Barbara A. Schultz-Jones and Janet R. Macpherson

Sparking Synergies: Bringing Research and Practice Together @ ASIST '05 (ASIS&T 2005)
Westin Charlotte, Charlotte, North Carolina, October 28 - November 2, 2005


With this poster, we present the results of our comparison of studies using Social Network Analysis (SNA) within private and public organizational settings. Stimulated by two dissertation studies, both utilizing SNA, it appeared that the studies being conducted within the private sector differed in technique and intent from those being conducted in the public sector. The research included in this study was peer-reviewed and from a wide variety of scholarly publications. Original studies conducted in the public and private sector that dealt with information behavior, network structures, business processes, human resources, organizational behavior, intra-organizational and inter-organizational operations were considered.
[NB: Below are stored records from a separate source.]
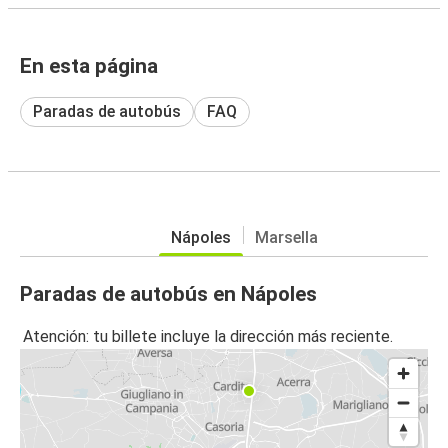
En esta página
Paradas de autobús
FAQ
Nápoles
Marsella
Paradas de autobús en Nápoles
Atención: tu billete incluye la dirección más reciente.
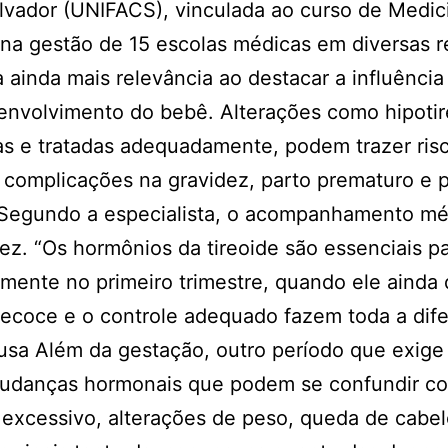
lvador (UNIFACS), vinculada ao curso de Medic
a na gestão de 15 escolas médicas em diversas 
ainda mais relevância ao destacar a influência
senvolvimento do bebê. Alterações como hipoti
as e tratadas adequadamente, podem trazer ris
o complicações na gravidez, parto prematuro e p
 Segundo a especialista, o acompanhamento mé
z. “Os hormônios da tireoide são essenciais pa
lmente no primeiro trimestre, quando ele aind
recoce e o controle adequado fazem toda a dife
sa Além da gestação, outro período que exige
mudanças hormonais que podem se confundir c
 excessivo, alterações de peso, queda de cabel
Research published between 1999 and 2005 were included to get a current feel for the work being done in the SNA area. Both databases and selected journals were searched to find articles that included “social network analysis” somewhere in the article. This was not meant to be an exhaustive search, but rather to provide a good working sample. The articles were examined to determine overall purpose, the research questions or hypotheses being studied, the participants, the methodology, and the outcomes or conclusions. These items were then analyzed to determine common themes, practices, and outcomes within each sector, and then between the sectors. Our search found a total of 21 articles, 14 from the private sector and seven from the public sector. Based on our analysis of these articles, we identified and detailed similarities and differences. We concluded that SNA methodology is successful in both public and private sector research for examining the structure and behavior of organizational networks and much could be learned through a cross-professional exchange of network research experience.